For the projects, students were divided into separate rooms where they explained their research and product to members of the community and area schools. Afterward, they were required to answer any questions panel members had in regard to their research. Students explored a topic of their choice through personal study and sometimes internships or other field studies.
Brooke Walker, a graduating senior at the Early College, spoke to her panel about vegetarianism. The topic came to her, she said, out of a lifelong interest and curiosity.
“There are three astronomical reasons why you should be a vegetarian or at least consider Meatless Mondays,” Walker said. “The first is that it’s better for your wallet … second is that it’s better for animals … and finally because it’s better for yourself.”
As part of her study, Walker said she and her mother decided to live the lifestyle of a vegetarian during the month of October. The study involved researching meals that were plentiful in protein and keeping a vegetarian food journal.
“Everything was going good until the Wendy’s chicken sandwich cravings started,” Walker said during the presentation. Eventually, she discovered alternatives such as vegetarian bacon and tofu to supplement her diet.
Walker added that she could not have pulled through without the help and support of her mentor, a vegetarian for more than 16 years.
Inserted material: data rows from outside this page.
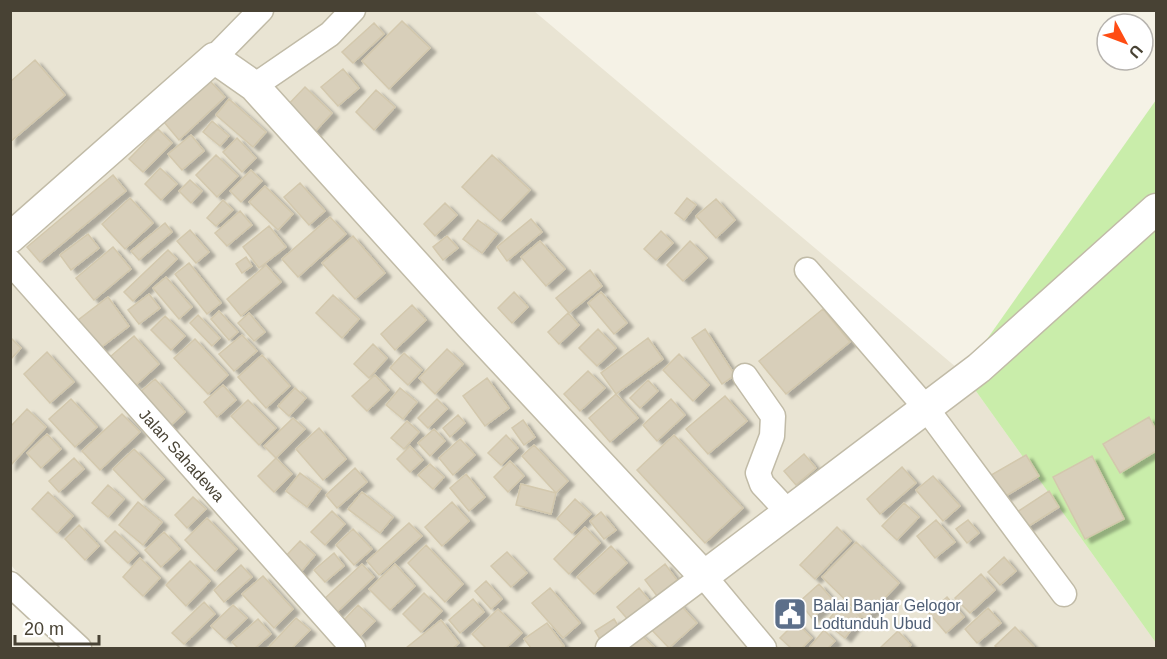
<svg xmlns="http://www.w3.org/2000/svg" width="1167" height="659" viewBox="0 0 1167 659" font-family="Arial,sans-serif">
	<defs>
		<filter id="shadow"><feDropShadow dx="6" dy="4" stdDeviation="1.5" flood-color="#0004"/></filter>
	</defs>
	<rect width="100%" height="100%" fill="#f5f2e6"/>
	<path fill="#e9e4d3" d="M10,11H534L963,373L1156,643V648H80L11,565Z"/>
	<path fill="#c9edaa" d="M1156,100V643L963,373Z"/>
	<path fill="#d8cfba" stroke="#d3c8ad" stroke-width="1.5" filter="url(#shadow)" d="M402,21L430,48L389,89L362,61Z
		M374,23L384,34L353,63L342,52Z
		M35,60L65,95L10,142V82Z
		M343,69L359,88L338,106L321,87Z
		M209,80L225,97L179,140L164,122Z
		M305,87L332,113L311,136L283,110Z
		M376,90L395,107L374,130L356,112Z
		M229,99L266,132L253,147L216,115Z
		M212,121L229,136L220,146L203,132Z
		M158,129L172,143L143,172L129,159Z
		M191,135L204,151L182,170L168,154Z
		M237,138L256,158L242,172L223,152Z
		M216,155L238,176L217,197L196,175Z
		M492,155L530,190L500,221L462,187Z
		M160,168L177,184L161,200L145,184Z
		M251,170L262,181L241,202L230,191Z
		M113,175L126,191L40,262L27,247Z
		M190,180L202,191L191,203L179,191Z
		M300,183L325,211L309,225L284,197Z
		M265,186L293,214L278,230L249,202Z
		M130,198L153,223L125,249L102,224Z
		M687,198L696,205L684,220L675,213Z
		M716,199L735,220L716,238L696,216Z
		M223,200L233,210L216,226L207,218Z
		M445,203L457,215L435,236L424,224Z
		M240,211L252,225L227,246L215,233Z
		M330,217L346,234L298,277L282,259Z
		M531,219L542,232L507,261L497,247Z
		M478,220L497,234L482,253L463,239Z
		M165,223L172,232L139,260L131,251Z
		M269,226L286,247L259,268L243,247Z
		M190,230L209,252L196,263L177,241Z
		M661,231L673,243L656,260L644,249Z
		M88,234L99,248L71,270L60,255Z
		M353,236L385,273L355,299L322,263Z
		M447,236L458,248L443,260L433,247Z
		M540,241L565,269L546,286L521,257Z
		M690,241L707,258L683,281L667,265Z
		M113,247L131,269L94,300L76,278Z
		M168,250L177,259L133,301L124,292Z
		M246,257L252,266L242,273L236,264Z
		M189,263L221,303L207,314L175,274Z
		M266,265L281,282L241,316L227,299Z
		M590,270L602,286L569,313L556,298Z
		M166,277L192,307L179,319L153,288Z
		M514,292L528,307L512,323L498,308Z
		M601,292L627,323L614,334L588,303Z
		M149,294L160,308L139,324L128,310Z
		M333,295L359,319L342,338L316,313Z
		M108,297L129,326L95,352L73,324Z
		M412,305L426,320L395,350L381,334Z
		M823,309L850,342L786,394L759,361Z
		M219,311L238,332L229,340L211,319Z
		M249,313L265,332L254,341L238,323Z
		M568,313L579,325L559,344L548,332Z
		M198,315L220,338L212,346L190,323Z
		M165,316L185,336L171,350L151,330Z
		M598,329L616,348L597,366L579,348Z
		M705,329L735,375L722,384L692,338Z
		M242,335L257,351L234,371L219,354Z
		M134,336L159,364L136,385L110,357Z
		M10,337L21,348L10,360Z
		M648,338L663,359L616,394L601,373Z
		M195,339L228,375L208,394L174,358Z
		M373,344L387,358L369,378L354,364Z
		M447,349L463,364L435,394L419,378Z
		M47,352L74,382L50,403L24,374Z
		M404,353L422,370L408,385L390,368Z
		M679,354L709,385L693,401L663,370Z
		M262,355L290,386L266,408L238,377Z
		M588,371L605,388L580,411L564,394Z
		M375,375L389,390L367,411L352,396Z
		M487,378L509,408L485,426L463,396Z
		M155,379L185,412L168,428L138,394Z
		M648,380L658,391L640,408L630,398Z
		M223,385L236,400L217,417L204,402Z
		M295,388L306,398L289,416L278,406Z
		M400,388L417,402L403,419L386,405Z
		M616,394L638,418L610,442L589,418Z
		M725,396L747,421L708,454L686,429Z
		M71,399L97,427L75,447L49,419Z
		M437,399L447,409L428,428L418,418Z
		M671,399L685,415L657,441L643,425Z
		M248,400L276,428L259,445L231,416Z
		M27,409L46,427L10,466V427Z
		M122,414L140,432L100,470L82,451Z
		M458,415L465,423L450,437L443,428Z
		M1149,417L1156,430V451L1120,473L1103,444Z
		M293,418L305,429L276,458L264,446Z
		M523,420L535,437L524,445L512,428Z
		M407,421L419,432L404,449L391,438Z
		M319,428L346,459L323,480L296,449Z
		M434,429L445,441L430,456L418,443Z
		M47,434L61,449L41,468L27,453Z
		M506,435L518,448L501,465L488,453Z
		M674,435L743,508L705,543L637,470Z
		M460,439L475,455L453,475L439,458Z
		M534,445L568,481L556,493L522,456Z
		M410,446L423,460L410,472L397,459Z
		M134,449L164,479L143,500L113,469Z
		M804,454L816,468L796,485L784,471Z
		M1026,455L1039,476L999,500L986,478Z
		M1092,456L1124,519L1085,539L1053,477Z
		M74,458L84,469L59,492L49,481Z
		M276,458L292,474L274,492L258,476Z
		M510,461L524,476L508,492L494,477Z
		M430,464L444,477L433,489L418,475Z
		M902,467L916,483L880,514L867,499Z
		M355,468L367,482L337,508L326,495Z
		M300,473L321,489L307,507L286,491Z
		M466,474L485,497L469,511L450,488Z
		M933,476L960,506L943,521L916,490Z
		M521,484L556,493L551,514L516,505Z
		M108,485L124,499L108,517L92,503Z
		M1049,491L1059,507L1021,531L1011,516Z
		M48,492L73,516L57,533L32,509Z
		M362,492L393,517L380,533L348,509Z
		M193,497L206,509L187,528L175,515Z
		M575,499L591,514L572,533L557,519Z
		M138,502L162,522L143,545L119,525Z
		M452,502L469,521L442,546L425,527Z
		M904,503L919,517L897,540L882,526Z
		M332,511L345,524L325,545L311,532Z
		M601,512L616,530L604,539L590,521Z
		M207,518L237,549L215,571L185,540Z
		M936,520L955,542L935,558L917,536Z
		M968,520L979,533L967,543L956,529Z
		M409,523L422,536L379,575L367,561Z
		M79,525L99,546L85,560L65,539Z
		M585,527L600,543L569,574L554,559Z
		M837,527L851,541L815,579L800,565Z
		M353,529L372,549L354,565L336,545Z
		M115,531L138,553L128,563L105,541Z
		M164,532L180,549L161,567L145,550Z
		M300,541L315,555L300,573L284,558Z
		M856,542L899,583L865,619L822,577Z
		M426,545L463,584L445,602L408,563Z
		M611,546L627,563L594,594L577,577Z
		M507,552L527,573L511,587L491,566Z
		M334,553L344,566L325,582L314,570Z
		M1004,557L1016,571L1000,585L988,572Z
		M140,558L160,578L143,596L123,577Z
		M190,561L210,581L186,606L166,585Z
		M362,564L374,577L335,614L322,601Z
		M395,564L415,586L390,610L369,589Z
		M665,564L677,580L657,596L645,580Z
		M241,565L252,577L224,602L214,590Z
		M981,574L995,590L970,613L955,598Z
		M263,576L293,609L274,628L242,594Z
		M486,581L502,599L491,609L475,591Z
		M819,584L833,600L812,618L799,602Z
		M550,588L580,623L563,638L532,603Z
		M639,588L653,605L631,623L617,607Z
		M424,593L442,611L421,632L403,614Z
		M947,597L964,617L946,633L929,613Z
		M473,599L484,612L460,633L449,620Z
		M677,601L697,623L669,648L649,627Z
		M204,602L215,614L184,644L172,633Z
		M842,603L861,617L845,638L826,623Z
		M233,605L247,618L225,639L211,626Z
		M358,605L375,621L360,636L344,620Z
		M988,608L1001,623L977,643L965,629Z
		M498,609L522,633L506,648H486L472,634Z
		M296,618L310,630L292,648H268Z
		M258,619L271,634L255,648H238L232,642Z
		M614,619L620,629L601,641L595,631Z
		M441,620L459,643L453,648H406Z
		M796,622L812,638L802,648H791L780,638Z
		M547,623L564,646L560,648H531L524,639Z
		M1015,627L1035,648H998L995,646Z
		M824,630L835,641L828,648H809Z
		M898,631L911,645L908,648H880Z
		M638,632L655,648H621Z"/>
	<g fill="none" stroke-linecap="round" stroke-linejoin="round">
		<g stroke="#c1bba7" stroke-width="27">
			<path id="minor" d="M214,58L261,10
				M254,86L330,34L353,10
				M10,262L353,648
				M807,270L926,408L1064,594
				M745,376L773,416L772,436L758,473L762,484L787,511
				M10,584L79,648
				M608,648L704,576L764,648"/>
		</g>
		<g stroke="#c1bba7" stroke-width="33">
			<path id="tertiary" d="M10,238L214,58L254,86L471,326L704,576L979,368L1156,209"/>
		</g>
		<use href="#minor" stroke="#fff" stroke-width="24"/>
		<use href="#tertiary" stroke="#fff" stroke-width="30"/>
	</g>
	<defs>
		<g id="civic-square" transform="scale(1.725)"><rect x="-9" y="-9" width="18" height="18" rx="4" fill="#5c6f8a" stroke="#fff"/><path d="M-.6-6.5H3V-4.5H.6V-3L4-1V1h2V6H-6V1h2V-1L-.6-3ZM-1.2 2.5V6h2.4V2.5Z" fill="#fff"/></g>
	</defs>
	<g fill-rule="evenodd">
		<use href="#civic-square" x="790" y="614"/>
	</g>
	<g text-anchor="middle" stroke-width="4.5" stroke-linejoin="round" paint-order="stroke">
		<g font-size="16" fill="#484234" stroke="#fff">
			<text transform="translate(182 455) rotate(48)" y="6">Jalan Sahadewa</text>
		</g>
		<g font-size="16" fill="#4e5e75" stroke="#fff" text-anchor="start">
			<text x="813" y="611">Balai Banjar Gelogor<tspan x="813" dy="18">Lodtunduh Ubud</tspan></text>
		</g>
	</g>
	<rect width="1167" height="659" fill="none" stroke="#484234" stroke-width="24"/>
	<g transform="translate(1125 42) rotate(131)"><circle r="28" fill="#ffffff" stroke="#b6b3ae" stroke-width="1.5"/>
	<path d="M0-4.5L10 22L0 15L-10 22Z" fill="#ff4c13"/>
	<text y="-9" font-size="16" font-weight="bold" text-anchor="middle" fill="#484234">U</text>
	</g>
	<path d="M15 635v9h84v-9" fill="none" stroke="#484234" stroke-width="3"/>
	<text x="24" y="635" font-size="18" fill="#484234" stroke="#ffffff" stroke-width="4.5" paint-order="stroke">20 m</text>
</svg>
“For a few days I was very tired … ,” she said. “(My mom and I are) both now semi-vegetarians because of how the month inspired us.”
Walker told the panel she learned a lot about vegetarian diets — that they didn’t just consist of salads, but were successful through proper nutrition.
“My advice to you,” Walker said, “would be to take a step back from the baby back ribs and consider at least one vegetarian meal … you might just like it.”
After graduation, Walker said she planned to study pre-biology at UNC Charlotte.
Just across the hall at the Early College campus, senior Jesse Laney addressed his own panel about the process of blood donations.
Laney started by displaying two vials of blood to the judges, claiming that one vial contained blood that was entirely safe for donation and one in which HIV was present.
“Many people require blood transfusions,” he said, “and need to know that the blood is safe.”
Laney explained that there are a series of safety precautions taken by phlebotomists to determine whether or not donated blood could harm others.
As part of his research, Laney volunteered with phlebotomists and observed the process of giving blood at several different locations through the American Red Cross.
He explained that there are generally four different areas within a donation center — and that his involvement was predominantly at sign-in and refreshment areas where patients went before starting and finishing the donation process.
“While I was volunteering, I witnessed two types of donations,” Laney said. He then described the differences between Whole Blood donations and Double Red Cell donations, in which red blood cells are collected, but plasma and platelets are returned to the donor.
Laney told the panel he got the opportunity to volunteer at five different blood drives during his research.
“It was a way for me to plan for something I want to continue doing in the future,” he said.
Following the panel sessions, Laney and Walker, along with 13 others, displayed tri-fold project boards in the school’s cafeteria, allowing visitors the opportunity to explore the hard work and dedication that each student put into their final memory of senior year.
At a recent reception, Early College Principal Michael Chapman and Superintendent George Norris expressed their pride in the students’ achievements.